# Isle of Wight hard water



## Betapak (Jul 25, 2013)

Had a quick search but couldn't see any similar threads. Thought i would put some pictures up of the hard water and limescale we have to deal with on the Isle of Wight.









Has anyone else got any experiences with bad limescale build up?


----------



## glevum (Apr 4, 2013)

That is some serious scale build up there. I thought Severn Trent was bad


----------



## glevum (Apr 4, 2013)

Welcome to CFUK by the way!


----------



## Betapak (Jul 25, 2013)

Thanks for the welcome. It certainly keeps us busy and we have a cupboard full of descaler at all times


----------



## glevum (Apr 4, 2013)

When the water is that hard i suppose Brita cartridges dont help much or do they?


----------



## Betapak (Jul 25, 2013)

They do help but the frequency of replacement is very short so it becomes quite costly.


----------



## Glenn (Jun 14, 2008)

What machine is that?


----------



## Charliej (Feb 25, 2012)

glevum said:


> When the water is that hard i suppose Brita cartridges dont help much or do they?

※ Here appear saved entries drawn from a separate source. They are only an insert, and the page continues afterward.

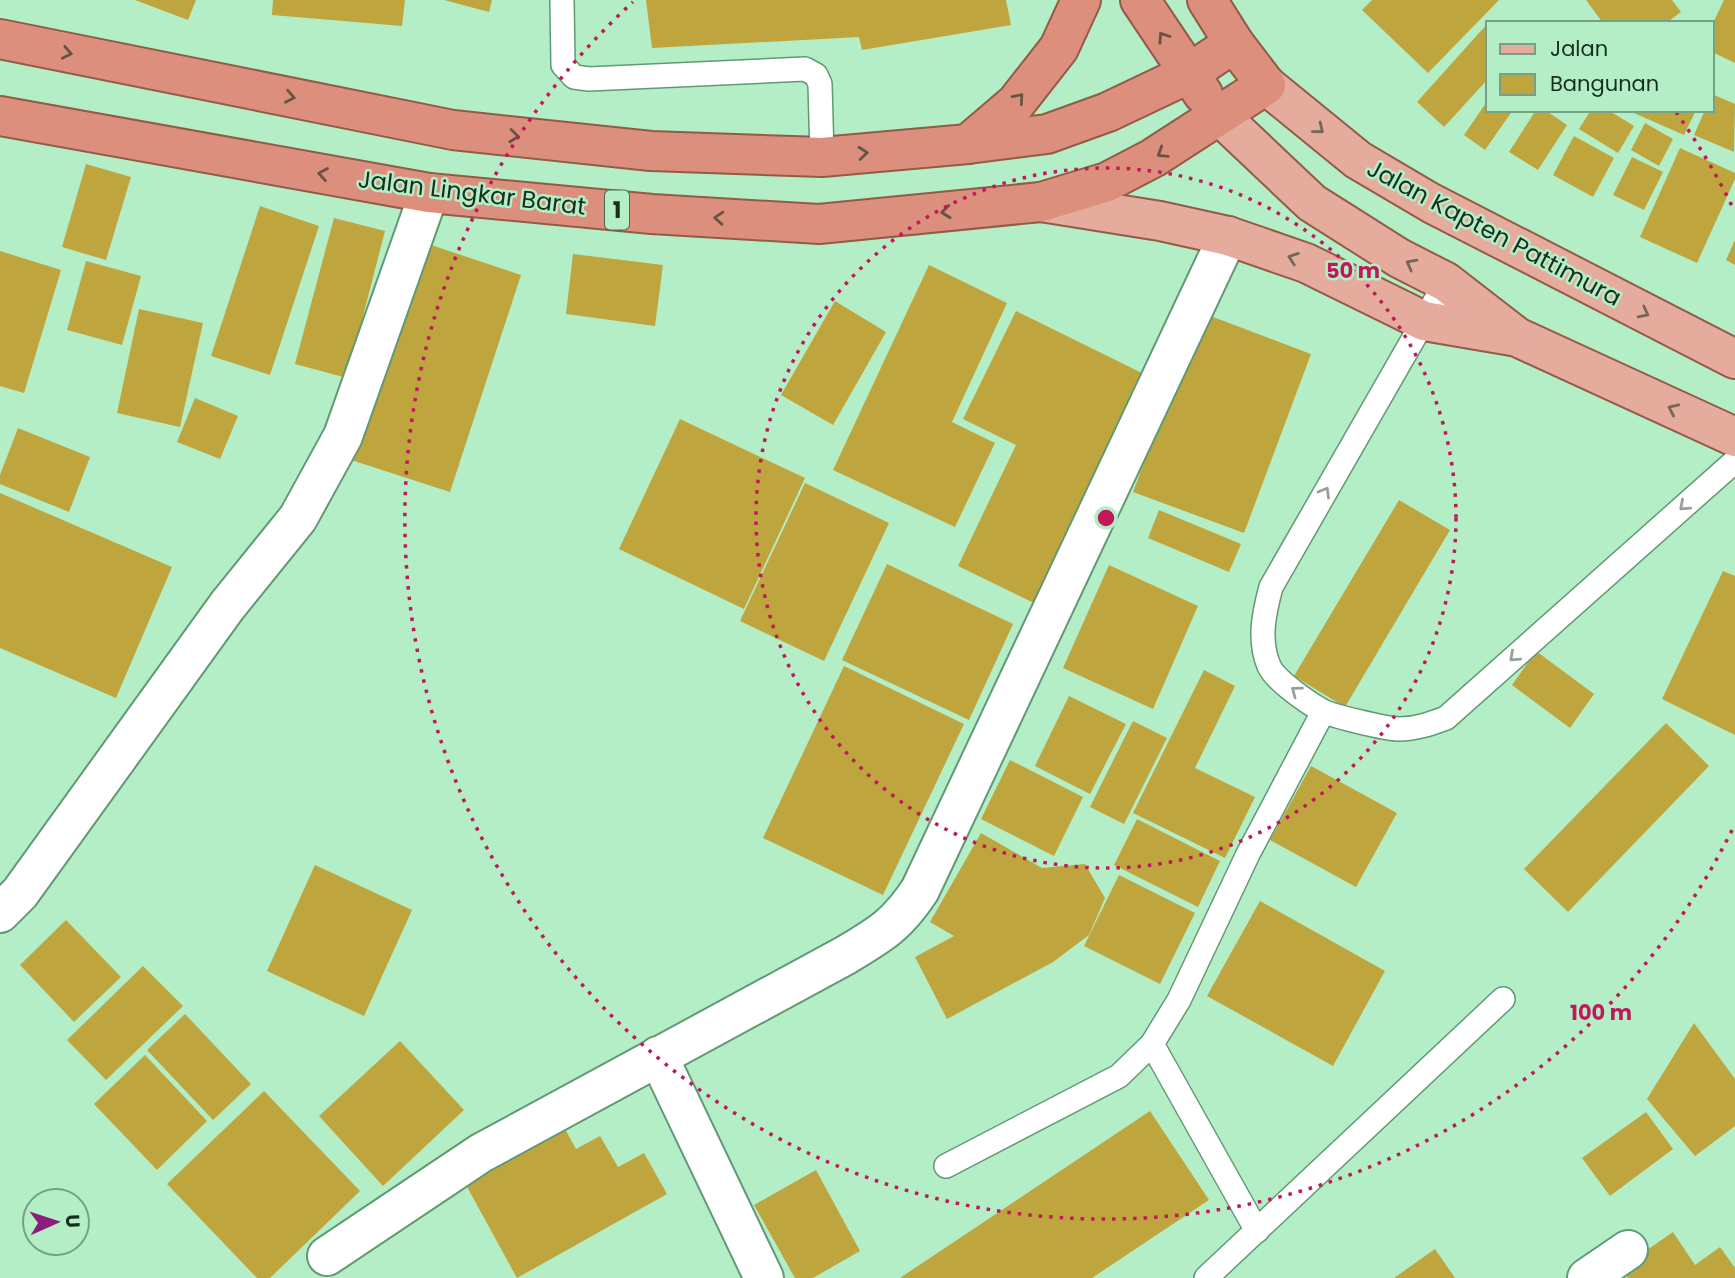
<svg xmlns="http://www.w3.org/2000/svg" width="1735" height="1278" font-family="Poppins,sans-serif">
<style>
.building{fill:#bfa53e}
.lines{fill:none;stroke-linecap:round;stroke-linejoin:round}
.service-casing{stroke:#629975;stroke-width:26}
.minor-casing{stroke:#629975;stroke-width:42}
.primary-casing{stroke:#925b46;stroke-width:42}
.trunk-casing{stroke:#925b46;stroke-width:42}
.service{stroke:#fff;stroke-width:23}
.minor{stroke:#fff;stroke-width:38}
.primary{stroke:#e5ab9d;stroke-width:38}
.trunk{stroke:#dc8f7c;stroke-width:38}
.oneway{stroke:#654}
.oneway2{stroke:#746658}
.oneway3{stroke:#97a19a}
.ring{fill:none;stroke:#c2185b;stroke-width:3.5;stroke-dasharray:3.5 7}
.labels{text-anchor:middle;stroke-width:5;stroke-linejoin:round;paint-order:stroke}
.shield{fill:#b4eec7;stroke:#466851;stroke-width:2}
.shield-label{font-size:23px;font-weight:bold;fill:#172e1f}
.street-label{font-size:24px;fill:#172e1f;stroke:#b4eec7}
.centre{fill:#c2185b;stroke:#b4eec7;stroke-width:3.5}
.ring-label{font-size:21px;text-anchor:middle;font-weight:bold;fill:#c2185b;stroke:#b4eec7;stroke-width:5;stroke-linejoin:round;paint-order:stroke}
</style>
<rect width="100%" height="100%" fill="#b4eec7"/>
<g class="building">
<polygon points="135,0 196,0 188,20"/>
<polygon points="273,0 405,0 402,26 272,15"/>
<polygon points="444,0 492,0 489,12"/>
<polygon points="646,0 1006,0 1011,25 862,50 859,37 652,48"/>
<polygon points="1372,0 1499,0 1428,73 1362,10"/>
<polygon points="1586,0 1672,0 1681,12 1666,23 1603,23"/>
<polygon points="1724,0 1735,0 1735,63 1712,52 1712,25"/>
<polygon points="1488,23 1488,79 1444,127 1417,102"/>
<polygon points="1712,94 1735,104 1734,152 1694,135 1705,110 1712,110"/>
<polygon points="1488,100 1488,110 1513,110 1485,150 1464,135"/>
<polygon points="1536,110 1545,110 1567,125 1538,170 1509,152"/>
<polygon points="1591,110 1608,110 1634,126 1618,153 1579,129"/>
<polygon points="1627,110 1696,110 1684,135"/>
<polygon points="1645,123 1673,139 1659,166 1631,150"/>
<polygon points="1574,136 1614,158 1593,197 1553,175"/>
<polygon points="1680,148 1735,173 1735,179 1697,263 1640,237"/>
<polygon points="1632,157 1663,172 1644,210 1613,195"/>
<polygon points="86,164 131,177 106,260 62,247"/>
<polygon points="260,206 319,226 270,375 211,356"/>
<polygon points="334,218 385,231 347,378 295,364"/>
<polygon points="1735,240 1735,265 1726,260"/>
<polygon points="419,241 521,275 450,492 348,459"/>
<polygon points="0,251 61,270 24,393 0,386"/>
<polygon points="573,254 663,265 655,326 566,314"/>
<polygon points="86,261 141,276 122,345 67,330"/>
<polygon points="929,265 1007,303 952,422 995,443 955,527 833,470"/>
<polygon points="835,301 886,332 833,425 781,395"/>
<polygon points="139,309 203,323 180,427 117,413"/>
<polygon points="1016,311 1146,375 1036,604 958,566 1016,445 963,419"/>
<polygon points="1200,312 1311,354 1244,533 1133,492"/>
<polygon points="195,398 238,416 220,459 177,442"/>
<polygon points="680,419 805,478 744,609 619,549"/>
<polygon points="18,428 90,457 69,512 0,484 0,475"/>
<polygon points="805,483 889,523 824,661 740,621"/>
<polygon points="0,493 172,567 116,698 0,648"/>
<polygon points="1399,500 1450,530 1345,707 1294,676"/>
<polygon points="1159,510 1241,544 1229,572 1148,538"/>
<polygon points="887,564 1013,624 969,720 842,660"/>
<polygon points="1109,565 1198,606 1153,709 1063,668"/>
<polygon points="1723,571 1735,576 1735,735 1662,699"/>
<polygon points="1536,651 1594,694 1570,728 1512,685"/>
<polygon points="844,666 964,724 883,895 763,838"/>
<polygon points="1204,670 1235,686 1195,768 1255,797 1225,858 1133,813"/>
<polygon points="1069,696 1126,724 1090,794 1035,766"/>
<polygon points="1133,721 1167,738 1124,824 1090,807"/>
<polygon points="1666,723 1709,766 1568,912 1524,869"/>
<polygon points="1010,760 1083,797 1054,856 981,819"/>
<polygon points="1311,766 1397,813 1356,887 1270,840"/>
<polygon points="1137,819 1220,861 1198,907 1114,865"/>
<polygon points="981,833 1042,868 1085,864 1105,898 1089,935 1053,962 947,1019 915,957 954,936 930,922"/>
<polygon points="315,865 412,910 364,1016 267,971"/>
<polygon points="1119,875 1195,913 1160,984 1084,946"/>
<polygon points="1260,901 1385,971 1333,1066 1207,996"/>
<polygon points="66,920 121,977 74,1022 20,965"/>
<polygon points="143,966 183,1006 106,1080 67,1040"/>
<polygon points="185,1014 251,1084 213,1120 147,1050"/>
<polygon points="1694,1023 1735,1079 1735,1126 1695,1156 1647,1099"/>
<polygon points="400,1041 464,1110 383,1186 319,1116"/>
<polygon points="145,1055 207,1121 157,1170 94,1104"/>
<polygon points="264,1091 360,1191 270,1278 257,1278 167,1184"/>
<polygon points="1150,1111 1209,1200 1092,1278 900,1278"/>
<polygon points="1646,1112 1673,1149 1610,1196 1582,1158"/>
<polygon points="565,1129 576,1149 600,1136 618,1167 644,1153 667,1194 517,1278 466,1185"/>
<polygon points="816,1170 860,1251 813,1278 795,1278 754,1205"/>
<polygon points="1673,1232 1695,1265 1720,1247 1735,1268 1735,1278 1628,1278 1621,1268"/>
<polygon points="1435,1249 1455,1278 1394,1278"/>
</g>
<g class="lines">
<defs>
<g id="service">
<polyline points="562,0 563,65 574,77 589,79 805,69 816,75 820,84 822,157"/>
<path d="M1446,282L1271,587C1264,613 1258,640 1269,666C1275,680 1307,702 1321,710C1331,716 1387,729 1399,729C1416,729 1430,724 1446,718L1735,461"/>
<polyline points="1152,1044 1257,1231"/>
<polyline points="946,1166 1119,1076 1152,1044 1179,1000 1248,854 1323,712"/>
<polyline points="1206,1278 1503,999"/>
</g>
<g id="minor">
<polyline points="0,913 20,893 227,606 298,518 343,436 429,193"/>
<polyline points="658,1056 764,1278"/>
<path d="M327,1256L481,1153L846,955C881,934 897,925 920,890L1228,236"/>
<polyline points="1587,1278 1628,1250"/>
</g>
<g id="primary">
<polyline points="1266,85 1358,160 1431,203 1735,359"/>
<polyline points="1220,116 1312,203 1399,258 1446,282 1517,337 1735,437"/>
<polyline points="1041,202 1160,221 1228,236 1306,263 1424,321 1512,336"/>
</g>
<g id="trunk">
<polyline points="1140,0 1203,94"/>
<polyline points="0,39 453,130 651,151 822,157 968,144 1047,134 1108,112 1188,74 1234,43"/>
<polyline points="0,116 429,193 652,214 819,224 1041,202 1107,182 1153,158 1266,85 1234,43 1207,0"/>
<polyline points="968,144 1016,103 1059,48 1081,0"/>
</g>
</defs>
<use href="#service" class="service-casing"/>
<use href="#minor" class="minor-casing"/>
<use href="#primary" class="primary-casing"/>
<use href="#trunk" class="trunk-casing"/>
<use href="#service" class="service"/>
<use href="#minor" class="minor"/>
<use href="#primary" class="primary"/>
<use href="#trunk" class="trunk"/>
</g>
<defs><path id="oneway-chevron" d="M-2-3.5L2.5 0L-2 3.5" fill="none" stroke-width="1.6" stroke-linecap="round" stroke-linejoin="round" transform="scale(1.75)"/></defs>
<g class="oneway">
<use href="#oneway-chevron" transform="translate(1163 37) rotate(-124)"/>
<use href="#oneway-chevron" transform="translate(67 53) rotate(11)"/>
<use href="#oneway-chevron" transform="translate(290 97) rotate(11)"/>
<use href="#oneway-chevron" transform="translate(1019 98) rotate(-49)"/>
<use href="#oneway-chevron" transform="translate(514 136) rotate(6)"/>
<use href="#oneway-chevron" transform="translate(863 153) rotate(-5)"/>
<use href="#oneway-chevron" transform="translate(1162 153) rotate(148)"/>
<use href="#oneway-chevron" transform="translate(323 174) rotate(-170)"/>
<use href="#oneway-chevron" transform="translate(946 212) rotate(174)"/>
<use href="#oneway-chevron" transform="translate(719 218) rotate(-176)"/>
</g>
<g class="oneway2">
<use href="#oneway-chevron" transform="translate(1319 129) rotate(39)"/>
<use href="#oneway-chevron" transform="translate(1293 258) rotate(-161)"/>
<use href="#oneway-chevron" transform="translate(1411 264) rotate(-152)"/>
<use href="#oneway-chevron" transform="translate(1644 313) rotate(27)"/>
<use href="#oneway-chevron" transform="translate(1673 409) rotate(-155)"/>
</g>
<g class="oneway3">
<use href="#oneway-chevron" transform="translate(1325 492) rotate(-60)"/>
<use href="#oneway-chevron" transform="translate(1684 506) rotate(138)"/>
<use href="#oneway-chevron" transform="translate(1514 657) rotate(138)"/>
<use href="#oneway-chevron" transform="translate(1296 691) rotate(-143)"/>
</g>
<g class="ring">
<circle cx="1106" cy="518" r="350"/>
<path d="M1732 830A700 700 0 1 1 633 2M1676 112A700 700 0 0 1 1732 206"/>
</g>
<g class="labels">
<rect class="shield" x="605" y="190.5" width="24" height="39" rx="5"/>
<g class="shield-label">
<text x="617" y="218">1</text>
</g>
<g class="street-label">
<text transform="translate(472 193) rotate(7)" y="8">Jalan Lingkar Barat</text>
<text transform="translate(1494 233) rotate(28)" y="8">Jalan Kapten Pattimura</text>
</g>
</g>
<circle cx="1106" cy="518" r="10" class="centre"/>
<g class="ring-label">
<text x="1353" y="278">50 m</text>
<text x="1601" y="1020">100 m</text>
</g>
<rect x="1486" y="21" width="228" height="91" fill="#b4eec7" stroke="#75a184" stroke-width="2"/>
<rect x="1500" y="44" width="35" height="10" fill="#e5ab9d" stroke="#75a184" stroke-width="2"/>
<text x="1550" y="56" font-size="21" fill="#172e1f">Jalan</text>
<rect x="1500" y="74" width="35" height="21" fill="#bfa53e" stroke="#75a184" stroke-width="2"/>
<text x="1550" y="91" font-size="21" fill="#172e1f">Bangunan</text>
<g transform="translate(56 1222) rotate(87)"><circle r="33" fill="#b4eec7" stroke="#75a184" stroke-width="2"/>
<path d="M0-5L12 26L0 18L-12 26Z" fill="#8e1c7d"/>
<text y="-10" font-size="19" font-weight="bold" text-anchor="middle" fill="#172e1f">U</text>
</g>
</svg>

 I'd guess a miners pick and lamp would help more, or you could watch the Mythbusters episode where they test ways to remove left over concrete from concrete mixer trucks !!!


----------



## garydyke1 (Mar 9, 2011)

Time for reverse osmosis


----------



## Betapak (Jul 25, 2013)

Glenn said:


> What machine is that?


Its actually two machines, I cant remember the top left tank but the other three are from a wall mounted Zip hydroboil water boiler. We had quite a large amount from a gaggia gd compact last week, I will try and find the pictures.



Charliej said:


> I'd guess a miners pick and lamp would help more, or you could watch the Mythbusters episode where they test ways to remove left over concrete from concrete mixer trucks !!!


Some of this stuff is seriously hard, I envy nice sand like scale!



garydyke1 said:


> Time for reverse osmosis


Thats not something that could be plumbed inline though is it Gary?


----------



## Betapak (Jul 25, 2013)

This is two photos from the element failure Gaggia GD compact we carried out work on.


----------